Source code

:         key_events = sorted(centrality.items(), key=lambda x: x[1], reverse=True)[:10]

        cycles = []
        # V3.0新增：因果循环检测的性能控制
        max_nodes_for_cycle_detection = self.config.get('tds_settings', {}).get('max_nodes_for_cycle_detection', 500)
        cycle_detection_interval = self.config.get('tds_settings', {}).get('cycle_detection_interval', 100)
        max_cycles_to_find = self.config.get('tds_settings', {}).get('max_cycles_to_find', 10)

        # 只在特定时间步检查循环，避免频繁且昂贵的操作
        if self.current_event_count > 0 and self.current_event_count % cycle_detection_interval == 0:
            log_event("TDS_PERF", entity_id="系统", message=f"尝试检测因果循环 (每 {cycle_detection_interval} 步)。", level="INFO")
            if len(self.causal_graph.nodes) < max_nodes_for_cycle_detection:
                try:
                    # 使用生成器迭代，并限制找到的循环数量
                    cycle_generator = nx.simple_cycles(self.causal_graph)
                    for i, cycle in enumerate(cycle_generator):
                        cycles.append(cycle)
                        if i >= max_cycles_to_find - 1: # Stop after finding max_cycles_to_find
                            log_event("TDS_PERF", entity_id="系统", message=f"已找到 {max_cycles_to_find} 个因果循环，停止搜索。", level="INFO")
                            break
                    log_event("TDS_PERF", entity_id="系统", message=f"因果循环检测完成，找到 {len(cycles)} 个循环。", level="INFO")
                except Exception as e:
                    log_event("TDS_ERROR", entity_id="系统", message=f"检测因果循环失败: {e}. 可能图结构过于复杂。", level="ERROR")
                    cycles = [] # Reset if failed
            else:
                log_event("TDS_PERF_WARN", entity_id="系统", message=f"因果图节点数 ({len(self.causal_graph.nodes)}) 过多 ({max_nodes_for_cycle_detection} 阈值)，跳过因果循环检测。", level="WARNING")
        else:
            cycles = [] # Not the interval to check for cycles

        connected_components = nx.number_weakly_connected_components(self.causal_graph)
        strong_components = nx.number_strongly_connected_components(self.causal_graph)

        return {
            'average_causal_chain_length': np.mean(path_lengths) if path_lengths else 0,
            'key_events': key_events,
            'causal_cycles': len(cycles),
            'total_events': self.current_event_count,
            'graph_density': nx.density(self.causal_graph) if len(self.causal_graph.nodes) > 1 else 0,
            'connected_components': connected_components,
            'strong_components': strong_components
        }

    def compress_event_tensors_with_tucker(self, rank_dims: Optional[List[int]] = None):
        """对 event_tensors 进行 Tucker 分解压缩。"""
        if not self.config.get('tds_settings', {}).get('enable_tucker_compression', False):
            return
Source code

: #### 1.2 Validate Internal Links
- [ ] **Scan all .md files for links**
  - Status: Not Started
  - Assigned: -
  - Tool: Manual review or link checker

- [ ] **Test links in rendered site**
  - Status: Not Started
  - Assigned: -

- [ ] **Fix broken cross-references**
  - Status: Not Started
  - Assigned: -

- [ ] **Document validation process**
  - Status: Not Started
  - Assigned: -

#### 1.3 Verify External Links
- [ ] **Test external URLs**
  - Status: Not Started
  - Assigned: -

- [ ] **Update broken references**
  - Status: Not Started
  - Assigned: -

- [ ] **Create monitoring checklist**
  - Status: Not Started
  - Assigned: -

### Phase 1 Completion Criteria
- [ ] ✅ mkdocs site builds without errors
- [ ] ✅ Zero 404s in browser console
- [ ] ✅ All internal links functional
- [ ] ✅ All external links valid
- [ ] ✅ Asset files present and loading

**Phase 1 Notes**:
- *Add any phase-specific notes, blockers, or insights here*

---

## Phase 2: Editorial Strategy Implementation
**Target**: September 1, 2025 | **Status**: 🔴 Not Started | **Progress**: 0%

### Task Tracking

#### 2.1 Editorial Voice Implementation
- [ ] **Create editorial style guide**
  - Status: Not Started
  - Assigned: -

* * *

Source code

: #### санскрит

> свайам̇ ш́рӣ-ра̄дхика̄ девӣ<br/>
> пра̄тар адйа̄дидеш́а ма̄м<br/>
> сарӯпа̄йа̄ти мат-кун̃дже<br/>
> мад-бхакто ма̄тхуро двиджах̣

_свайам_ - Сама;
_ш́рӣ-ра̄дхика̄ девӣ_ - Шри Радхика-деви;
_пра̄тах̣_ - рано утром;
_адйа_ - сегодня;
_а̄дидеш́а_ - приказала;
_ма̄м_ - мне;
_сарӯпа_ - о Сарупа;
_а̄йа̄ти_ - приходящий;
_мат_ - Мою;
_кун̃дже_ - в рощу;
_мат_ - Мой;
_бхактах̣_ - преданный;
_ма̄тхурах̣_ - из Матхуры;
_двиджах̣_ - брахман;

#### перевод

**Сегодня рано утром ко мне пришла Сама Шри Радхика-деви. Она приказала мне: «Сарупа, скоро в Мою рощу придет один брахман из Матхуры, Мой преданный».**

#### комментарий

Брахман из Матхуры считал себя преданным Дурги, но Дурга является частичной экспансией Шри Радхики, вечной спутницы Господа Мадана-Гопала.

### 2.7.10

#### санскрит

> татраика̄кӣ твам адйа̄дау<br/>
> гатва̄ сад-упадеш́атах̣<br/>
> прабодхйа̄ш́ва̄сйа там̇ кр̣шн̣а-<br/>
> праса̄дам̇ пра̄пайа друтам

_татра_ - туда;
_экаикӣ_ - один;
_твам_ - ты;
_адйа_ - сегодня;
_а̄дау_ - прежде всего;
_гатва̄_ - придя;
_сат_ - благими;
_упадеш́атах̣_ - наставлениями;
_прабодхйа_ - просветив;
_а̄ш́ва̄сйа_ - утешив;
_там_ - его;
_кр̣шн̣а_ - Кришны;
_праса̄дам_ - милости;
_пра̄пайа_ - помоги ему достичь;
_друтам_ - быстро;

==

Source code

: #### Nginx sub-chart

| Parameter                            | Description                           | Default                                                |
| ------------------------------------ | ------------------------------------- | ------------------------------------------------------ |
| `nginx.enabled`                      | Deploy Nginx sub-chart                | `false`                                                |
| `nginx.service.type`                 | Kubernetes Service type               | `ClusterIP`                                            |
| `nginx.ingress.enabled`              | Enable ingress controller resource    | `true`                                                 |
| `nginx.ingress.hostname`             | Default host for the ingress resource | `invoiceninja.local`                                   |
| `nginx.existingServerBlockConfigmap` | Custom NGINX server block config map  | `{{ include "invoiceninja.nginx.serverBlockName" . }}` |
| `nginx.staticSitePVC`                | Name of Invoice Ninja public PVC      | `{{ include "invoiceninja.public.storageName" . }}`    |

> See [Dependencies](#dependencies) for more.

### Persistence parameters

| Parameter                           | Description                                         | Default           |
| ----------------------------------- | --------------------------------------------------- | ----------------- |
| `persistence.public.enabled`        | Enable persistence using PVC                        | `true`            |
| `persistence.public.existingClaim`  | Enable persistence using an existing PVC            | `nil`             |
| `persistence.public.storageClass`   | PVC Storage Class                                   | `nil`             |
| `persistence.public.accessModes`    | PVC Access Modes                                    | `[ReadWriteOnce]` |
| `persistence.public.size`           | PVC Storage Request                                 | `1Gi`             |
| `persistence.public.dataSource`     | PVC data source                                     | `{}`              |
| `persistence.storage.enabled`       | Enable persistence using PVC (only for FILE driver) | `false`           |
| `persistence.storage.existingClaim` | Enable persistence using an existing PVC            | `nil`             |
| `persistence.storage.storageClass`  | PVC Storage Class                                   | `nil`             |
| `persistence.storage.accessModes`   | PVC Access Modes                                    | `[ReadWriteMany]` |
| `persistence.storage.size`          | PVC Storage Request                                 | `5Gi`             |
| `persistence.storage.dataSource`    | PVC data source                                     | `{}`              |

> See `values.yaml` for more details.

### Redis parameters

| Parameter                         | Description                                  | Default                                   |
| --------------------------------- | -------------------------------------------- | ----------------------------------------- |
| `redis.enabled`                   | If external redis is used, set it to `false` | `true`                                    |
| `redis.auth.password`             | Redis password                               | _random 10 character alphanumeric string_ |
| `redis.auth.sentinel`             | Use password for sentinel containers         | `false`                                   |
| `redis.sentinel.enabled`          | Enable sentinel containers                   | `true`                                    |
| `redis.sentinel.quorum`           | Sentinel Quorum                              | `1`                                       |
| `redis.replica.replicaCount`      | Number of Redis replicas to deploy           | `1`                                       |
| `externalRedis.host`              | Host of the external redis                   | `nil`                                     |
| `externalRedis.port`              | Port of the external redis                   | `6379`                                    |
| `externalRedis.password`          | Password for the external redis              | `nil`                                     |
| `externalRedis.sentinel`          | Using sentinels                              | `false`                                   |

- _Task directions_
Among the records, find each line where the word "Сама" occurs, and copy it.

- _Written reply_
_свайам_ - Сама;
**Сегодня рано утром ко мне пришла Сама Шри Радхика-деви. Она приказала мне: «Сарупа, скоро в Мою рощу придет один брахман из Матхуры, Мой преданный».**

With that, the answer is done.